Friday, December 7, 2007

Mormon Romney

Jack Tapper makes an excellent point here about GOP candidate George Romney's "freedom of religion" speech and how Romney is missing the point:

"His stupid unease on this point is shown by his demagogic attack on the straw man "religion of secularism," when, actually, his main and most cynical critic is a moon-faced true believer and anti-Darwin pulpit-puncher from Arkansas who doesn't seem to know the difference between being born again and born yesterday."
http://blogs.abcnews.com/politicalpunch/2007/12/mitt-moroni.html

Indeed, it is the secularists who have generally been willing to ignore people's religion as candidates as long as they don't make religion part of the race, as opposed to the issues.

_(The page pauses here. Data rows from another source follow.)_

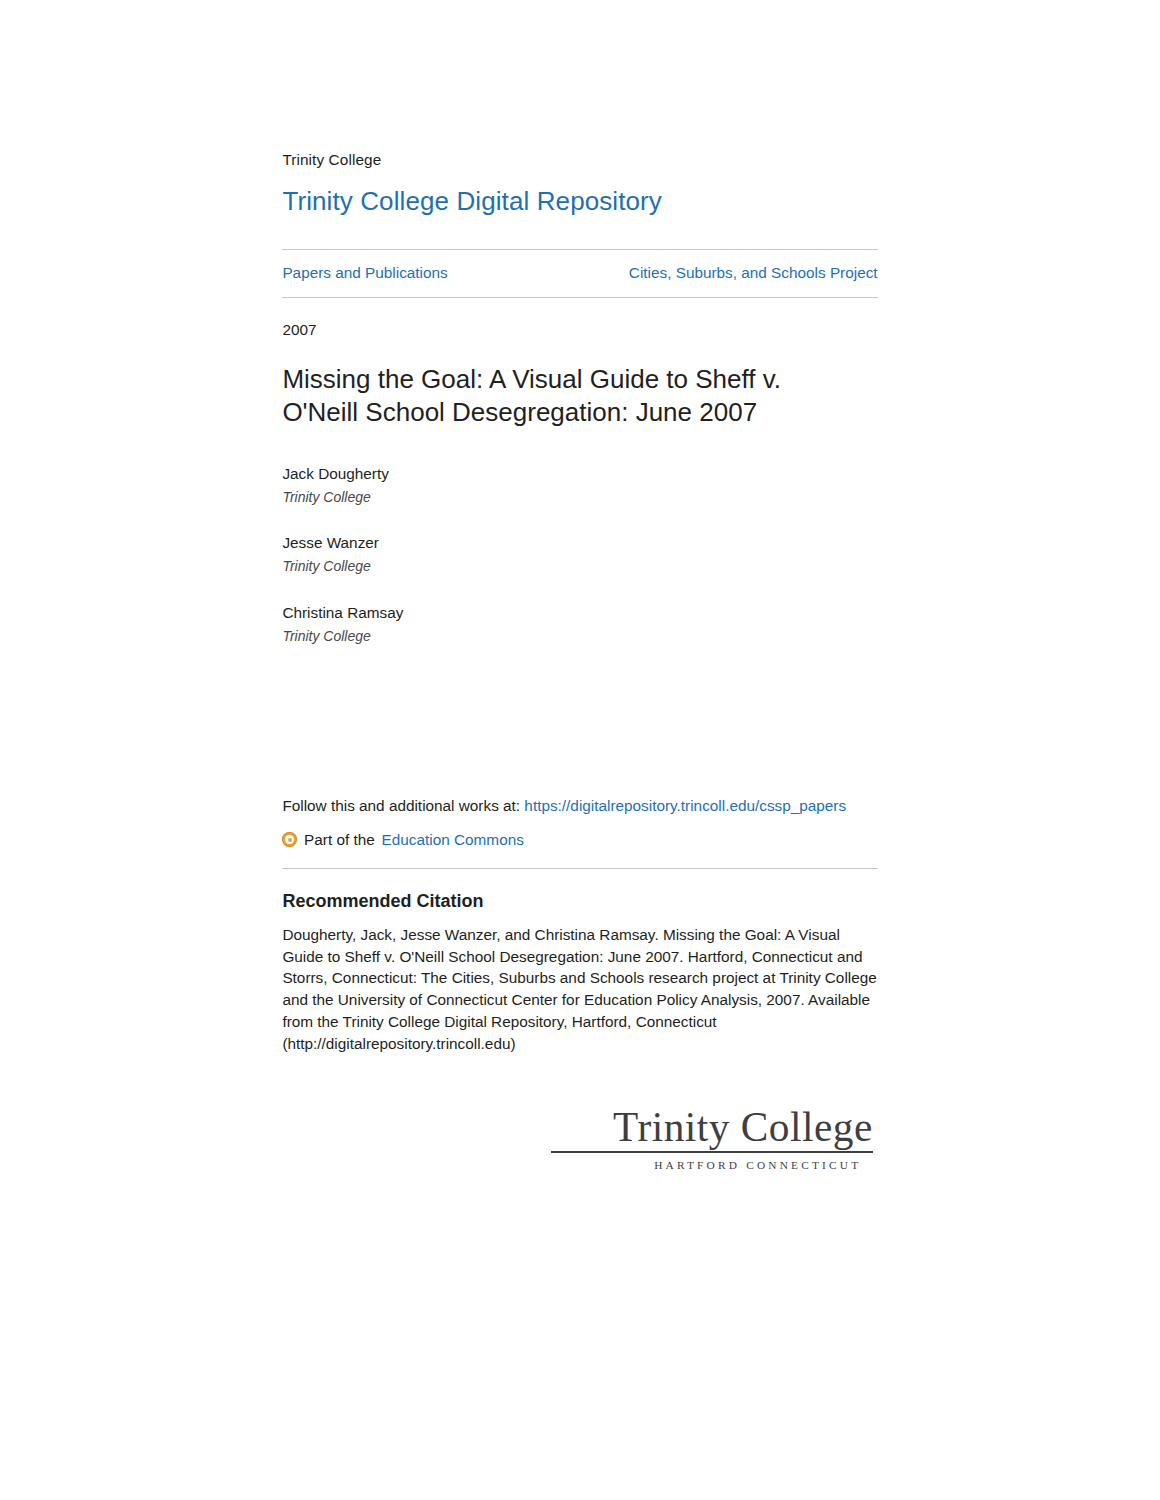Trinity College
Trinity College Digital Repository
Papers and Publications
Cities, Suburbs, and Schools Project
2007
Missing the Goal: A Visual Guide to Sheff v. O'Neill School Desegregation: June 2007
Jack Dougherty
Trinity College
Jesse Wanzer
Trinity College
Christina Ramsay
Trinity College
Follow this and additional works at: https://digitalrepository.trincoll.edu/cssp_papers
Part of the Education Commons
Recommended Citation
Dougherty, Jack, Jesse Wanzer, and Christina Ramsay. Missing the Goal: A Visual Guide to Sheff v. O'Neill School Desegregation: June 2007. Hartford, Connecticut and Storrs, Connecticut: The Cities, Suburbs and Schools research project at Trinity College and the University of Connecticut Center for Education Policy Analysis, 2007. Available from the Trinity College Digital Repository, Hartford, Connecticut (http://digitalrepository.trincoll.edu)
Trinity College HARTFORD CONNECTICUT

What people like Romney want to do is bash non-believers and secularists, while all the while saying "don't you dare try to bring my religion into this. Unfair!"

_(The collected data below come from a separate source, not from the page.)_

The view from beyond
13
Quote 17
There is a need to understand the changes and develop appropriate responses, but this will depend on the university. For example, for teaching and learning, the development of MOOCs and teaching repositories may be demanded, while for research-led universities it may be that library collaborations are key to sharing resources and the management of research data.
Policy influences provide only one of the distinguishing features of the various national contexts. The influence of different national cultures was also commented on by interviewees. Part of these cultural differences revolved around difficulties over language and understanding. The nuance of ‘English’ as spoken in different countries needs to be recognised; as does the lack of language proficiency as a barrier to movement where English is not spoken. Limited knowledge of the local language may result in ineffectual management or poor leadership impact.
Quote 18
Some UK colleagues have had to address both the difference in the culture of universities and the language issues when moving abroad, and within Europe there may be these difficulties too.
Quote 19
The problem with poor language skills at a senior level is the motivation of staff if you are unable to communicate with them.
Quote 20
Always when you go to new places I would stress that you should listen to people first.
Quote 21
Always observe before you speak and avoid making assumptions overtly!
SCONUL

Unless I no longer understand evangelicals, they will never, ever support a Mormon. Not only do they consider Mormonism a cult, the Mormons are just a little to successful at converting both heathen and other Christians to the point of being considered competition, not to mention that the New Jerusalem is in Israel and not Missouri, in their estimation.

Romney has had it. But on the positive side, at least he wasn't brainwashed like his dad.

2 comments:

Anonymous said...

What Romney did with his so-called “religion speech” the other day was try to get ahead of the curve. And he’s actually been quite successful. Mostly due to the fact that he pays image agencies millions to feed the media the angle that his campaign wants to present.

In doing so, they’ve done a marvelous job blowing smoke. And they’ve angled it so that “conventional Christians” are made to seem like bigots for not accepting that Romney is a “real Christian.”

This is a beautiful deflection. But what is it a deflection from? It’s a deflection from Mormon doctrine, which says that THEY are the only true Christians! Joe Smith taught that all Christianity as presented thus far has been wrong. He rewrote whole sections of the Bible, and introduced an entirely different doctrine. And filled in the details with a story of how Jews escaped to the New World in 580 BC. And began to create warring kingdoms in America. God then cursed the “bad” group of Jews by giving them dark skin, and they are the American Indians.

Yes my friends, you heard that right! Mormons believe that American Indians are “cursed Jews.” Literally not one single piece of archeological evidence has ever surfaced that any of the kingdoms ever existed. Not a single stone from a single building. Nothing.

But Mormonism teaches that this is the REAL Christianity! Mormons refer to all non-Mormons as “gentiles,” and consider them spiritual heathens.

So it’s actually Romney that must answer whether HE thinks Huckabee is a “real Christian,” not the other way around.

But Romney’s multi-million dollar PR machine has turned the whole thing on it’s ear.

Jane Elizabeth said...

I believe that it is incontrovertible that the differences between the doctrines of the LDS and the three main branches of Christianity (Protestant, Eastern Orthodox, Roman Catholic) are far larger that those between the three main branches.

The differences are also far greater than those between the Jehovah's Witnesses or 7th Day Adventists, both of whom can more legitimately claim to be "Christian."

We also have the irony of the followers of Brigham Young who set themselves apart and made the trek to Utah, now desperately saying, "wait, we aren't that different. We want back in the club."

While Romney did get some kudos for his speech, he also has received merited criticism for basically painting a society where the non-religious have little or no place or merit.

Religiosity is not a requirement for liberal democracy. Sweden, France and Holland all make this quite clear.